Monday, June 11, 2007

Means to an End...


Lately there have been a lot of questions in my mind, like from the post about koans, that are really interesting to ponder. The answers aren't as important as the questions in most cases, and you really can't tell what the answer is if you wanted to. Such things like, "Does anything exist outside of my mind or is this all just in my head?" Thanks again, Lindsey. ;)

My question for the day is this: What is the end and what are the means? Why are we good? Are we good just for the sake of being good here and now, or are we good so that we can say that we were good here and go to heaven later? Do the intentions matter, or is the only thing that matters the action and not its motivation? I mean, I guess as long as you're doing good things, you're doing good things, right? Hmmmm

I think Mother Culture of modern-day Christianity is trying to tell me that the ends matter. We're good so we can go to heaven. God has a huge blackboard where He is keeping tally of the good things I do in my life so I'll have a cooler set of wings and a shinier halo when I get up there, right? I really detest this idea, though. My inner Buddhist/Taoist is saying that focusing on the future and doing things in order to store up for the future is the wrong idea. Be here now.

Well actually....

I'm pretty sure Jesus would disagree with Mother Culture here too. I think that is one of the lessons he tried to teach people that they didn't quite get. Teaching to a very rules-based Jewish community, it was difficult for him to get the point across. Being good here and now is a good thing just for the sake of being good here and now.

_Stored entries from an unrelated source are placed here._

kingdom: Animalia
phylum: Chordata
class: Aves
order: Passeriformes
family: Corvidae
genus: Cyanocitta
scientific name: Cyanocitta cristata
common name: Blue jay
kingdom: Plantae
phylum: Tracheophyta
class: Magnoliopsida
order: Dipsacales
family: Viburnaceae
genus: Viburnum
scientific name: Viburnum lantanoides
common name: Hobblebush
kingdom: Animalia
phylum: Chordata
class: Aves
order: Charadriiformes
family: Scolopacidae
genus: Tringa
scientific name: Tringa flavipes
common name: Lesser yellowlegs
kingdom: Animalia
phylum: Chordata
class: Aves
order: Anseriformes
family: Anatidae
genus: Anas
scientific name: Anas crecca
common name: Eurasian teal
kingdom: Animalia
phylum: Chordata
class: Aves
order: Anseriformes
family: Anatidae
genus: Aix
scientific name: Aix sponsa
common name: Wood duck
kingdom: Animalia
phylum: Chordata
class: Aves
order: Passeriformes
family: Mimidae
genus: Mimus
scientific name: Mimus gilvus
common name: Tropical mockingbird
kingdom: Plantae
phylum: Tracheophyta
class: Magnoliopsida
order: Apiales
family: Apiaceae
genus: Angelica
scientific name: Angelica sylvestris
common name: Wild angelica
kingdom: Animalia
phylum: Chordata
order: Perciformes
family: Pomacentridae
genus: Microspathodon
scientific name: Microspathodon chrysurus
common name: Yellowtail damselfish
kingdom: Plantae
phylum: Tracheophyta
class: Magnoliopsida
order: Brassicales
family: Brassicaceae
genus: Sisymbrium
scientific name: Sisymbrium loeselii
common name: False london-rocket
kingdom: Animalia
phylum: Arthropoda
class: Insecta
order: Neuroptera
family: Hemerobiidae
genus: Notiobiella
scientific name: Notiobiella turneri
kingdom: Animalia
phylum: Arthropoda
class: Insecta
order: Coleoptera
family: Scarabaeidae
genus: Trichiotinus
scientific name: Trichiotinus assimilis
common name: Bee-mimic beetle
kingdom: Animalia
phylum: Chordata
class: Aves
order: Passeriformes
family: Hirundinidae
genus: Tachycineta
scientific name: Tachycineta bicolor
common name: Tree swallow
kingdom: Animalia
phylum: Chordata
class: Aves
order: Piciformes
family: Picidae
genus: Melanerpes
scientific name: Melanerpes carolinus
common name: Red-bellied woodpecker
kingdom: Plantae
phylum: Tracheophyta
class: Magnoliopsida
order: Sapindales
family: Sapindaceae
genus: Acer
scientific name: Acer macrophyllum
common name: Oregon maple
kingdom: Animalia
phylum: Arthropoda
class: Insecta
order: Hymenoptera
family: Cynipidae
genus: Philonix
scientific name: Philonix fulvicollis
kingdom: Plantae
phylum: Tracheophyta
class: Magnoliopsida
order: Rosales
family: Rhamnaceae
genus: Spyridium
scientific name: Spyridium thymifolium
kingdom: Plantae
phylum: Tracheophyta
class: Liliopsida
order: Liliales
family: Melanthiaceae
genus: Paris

Perhaps that's why heaven is such a difficult place to get to, according to the texts. You have to forget about it in order to reach it. If you're focusing on heaven, doing good things is meaningless. You have to be doing good things just for the sake of helping people, to develop love, to be a humanitarian. Once you forget about heaven, you'll have achieved it.

Kinda like enlightenment and nirvana. One cannot meditate with nirvana and enlightment in mind. You'll never get anywhere.

The lines are all blurring in my mind....

It's highly probably that this post sucks. I'm kinda tired...

On a different note, today I came to terms with my move and with changes in general. I'm always looking for metaphors for my life that I find in nature. The seasons change, animals don't long for possessions, stuff like that. My realization today came from a beautiful sunset I saw. It was gorgeous, peering out from behind some dark clouds in complimentary shades of purple, orange, yellow, and red. Perfect...

So I was thinking about how stupid it would be to say as the sun was setting, "Don't set yet!!! Stay here with me a little longer!!! You're so beautiful! I want to hold on to you!" No. You just love it, let it be a part of you for a while, and then let it go with the memory you've just made. You realize that tomorrow there will be another sunset with its own unique beauty.

Life is a lot like that. Stages and times in life will come and go. Instead of holding onto them and mourning the loss, just go with it knowing that something just as beautiful is only a day away. Everything happens for a reason. Today's sunset means that the sun gets to rise again tomorrow. I'm okay with that thought.

2 comments:

Lindsey in Lawrence said...

I don't know if you've read The Little Prince or not (if not, you'll have to for Senior Sem at Drury) but one of my favorite parts is when the Little Prince talks to the King of everything. Your sunset thing is what reminded me...

The Little Prince wants a sunset, so the King commands it, but tells the Little Prince he will have to wait and the sun will set on its own time. If you command things to do what they will do naturally, you'll never be wrong.

Some times I think that sort of illusion of control is easier than letting go and giving into the flow of things around you and recognizing that you have no control over certain things.

I command you to call me. ;-)

I'm not completely sure, however, that your "don't think about heaven" idea jives with the Biblical teachings.

13"Therefore keep watch, because you do not know the day or the hour. (Matthew 25:13)

Jesus speaks of being alert for his return, of the kingdom of heaven being exclusive. You know- sheep go to heaven...goats go to hell.

Damn I'm not doing a very good job of being the devil's advocate here because I completely agree with you.

My heaven, my nirvana, God, all that is here in the present moment. I can touch peace and eternity through mindfulness. But I recognize that things are impermanent, but that I can always touch joy, love and peace within myself and others. Realizing this has put a pretty goofy grin on my face lately.

Lindsey in Lawrence said...

Uh oh...Lindsey did her homework and now she's back.

"I think that as Christian people, we are Easter people. We are about the resurrection. We are focused on the afterlife. If that is true, then our main goal should be to lead people to Christ first and foremost, because eternity is way longer than life here on Earth..."
-Mark Walter
12:23pm Friday, Dec 1, 2006

I like watching you grow.
But I wonder...are you okay with being alone for eternity yet? Or is that part of the growing process too?